Ama onlar, sadece insanların bireysel olarak sağlığına yararlı değil, bütün canlıları koruyan ve insanlığın karşı karşıya olduğu COVID-19 dahil, insanlığın bütün sorunlarına da çözüm getiren bir ideolojinin, hareketin savunucuları oldukları için yılmadan mücadelelerini sürdürmektedir. (ss.147-163)

***

Hayvan haklarını savunan ve gerçek bir “etik ve politik vegan” olan Zülâl Kalkandelen, sıradan bir vegan veya sıradan bir köşe yazarı da değildir:

Çok iyi bir müzik yazarı, Türkiye’yi ve ABD’yi en iyi tanıyan, bu ülkelerin medyalarını ve siyasal yapılarını en iyi analiz eden uzmanlardan biridir.
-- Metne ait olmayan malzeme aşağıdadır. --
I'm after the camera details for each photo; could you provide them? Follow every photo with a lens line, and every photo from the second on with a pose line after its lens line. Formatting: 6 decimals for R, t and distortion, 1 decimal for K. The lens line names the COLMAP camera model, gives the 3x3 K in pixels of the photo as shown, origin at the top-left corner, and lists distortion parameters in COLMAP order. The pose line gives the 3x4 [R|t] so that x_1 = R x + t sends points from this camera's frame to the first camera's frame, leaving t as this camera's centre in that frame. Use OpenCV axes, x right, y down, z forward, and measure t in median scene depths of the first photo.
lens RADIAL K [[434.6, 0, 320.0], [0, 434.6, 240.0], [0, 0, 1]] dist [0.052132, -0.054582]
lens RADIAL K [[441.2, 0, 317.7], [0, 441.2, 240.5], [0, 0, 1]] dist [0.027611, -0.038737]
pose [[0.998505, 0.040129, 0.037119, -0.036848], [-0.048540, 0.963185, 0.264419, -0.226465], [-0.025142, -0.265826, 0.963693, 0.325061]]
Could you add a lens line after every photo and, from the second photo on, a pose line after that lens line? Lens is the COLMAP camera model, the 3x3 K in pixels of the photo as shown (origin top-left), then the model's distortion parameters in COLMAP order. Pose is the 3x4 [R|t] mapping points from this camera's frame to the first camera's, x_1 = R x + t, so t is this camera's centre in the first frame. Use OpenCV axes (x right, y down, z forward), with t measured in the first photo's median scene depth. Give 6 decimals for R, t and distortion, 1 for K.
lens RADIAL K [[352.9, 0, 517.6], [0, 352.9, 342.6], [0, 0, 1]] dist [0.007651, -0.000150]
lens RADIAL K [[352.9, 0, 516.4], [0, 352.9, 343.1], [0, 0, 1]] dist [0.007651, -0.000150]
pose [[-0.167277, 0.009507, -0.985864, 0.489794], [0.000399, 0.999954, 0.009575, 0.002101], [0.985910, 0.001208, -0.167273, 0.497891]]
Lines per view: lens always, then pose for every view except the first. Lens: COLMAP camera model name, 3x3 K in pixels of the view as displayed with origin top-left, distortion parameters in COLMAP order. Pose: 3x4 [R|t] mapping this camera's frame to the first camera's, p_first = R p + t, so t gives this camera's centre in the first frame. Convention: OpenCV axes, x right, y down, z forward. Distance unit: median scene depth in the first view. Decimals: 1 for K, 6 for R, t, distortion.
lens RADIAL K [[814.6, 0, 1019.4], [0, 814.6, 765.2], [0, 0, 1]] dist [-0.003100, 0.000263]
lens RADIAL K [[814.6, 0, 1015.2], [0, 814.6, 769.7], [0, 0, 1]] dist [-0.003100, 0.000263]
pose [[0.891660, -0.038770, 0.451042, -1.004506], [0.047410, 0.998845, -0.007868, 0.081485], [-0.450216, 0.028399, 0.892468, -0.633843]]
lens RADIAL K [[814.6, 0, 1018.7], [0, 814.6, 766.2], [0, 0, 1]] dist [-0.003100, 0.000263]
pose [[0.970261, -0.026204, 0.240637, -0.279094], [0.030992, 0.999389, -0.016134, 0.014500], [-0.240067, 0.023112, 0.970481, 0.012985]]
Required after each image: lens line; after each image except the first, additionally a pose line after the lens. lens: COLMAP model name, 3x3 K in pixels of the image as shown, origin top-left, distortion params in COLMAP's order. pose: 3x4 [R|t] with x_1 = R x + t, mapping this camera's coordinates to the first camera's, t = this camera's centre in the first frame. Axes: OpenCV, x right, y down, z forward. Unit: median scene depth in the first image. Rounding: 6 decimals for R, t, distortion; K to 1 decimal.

Şimdiye kadar yayımlanmış olan kitapları şunlardır:

New York’u Yaşamak, Remzi Kitabevi, 2003.

30 Saniyede Bush, Remzi Kitabevi, 2004.

Utanmış Sessizlik (roman), Remzi Kitabevi, 2005.

İkinci Cumhuriyetçiliğin Temelleri, Cumhuriyet Kitapları, 211.

Veganizm: Ahlakı, Siyaseti ve Mücadelesi, (Can Başkent ile birlikte) e-kitap, Propaganda Yayınları, 2013.

İkinci Cumhuriyetçiliğin Temelleri, İkinci Gruptan Yetmez Ama Evetçi Liberallere 90 Yıllık İhanetin Mirası, Kırmızı Kedi Yayınevi, 2018.

***

İlginç olaylar, ufuk açıcı yorumlar, çarpıcı söyleşiler ve akıcı bir üslup:

Beslenmeniz ve sağlığınız bir yana, çağımızın sorunlarını öğrenmek, çağımızı yakalamak, çağ gerisi kalmamak istiyorsanız, mutlaka bu kitabı okuyunuz.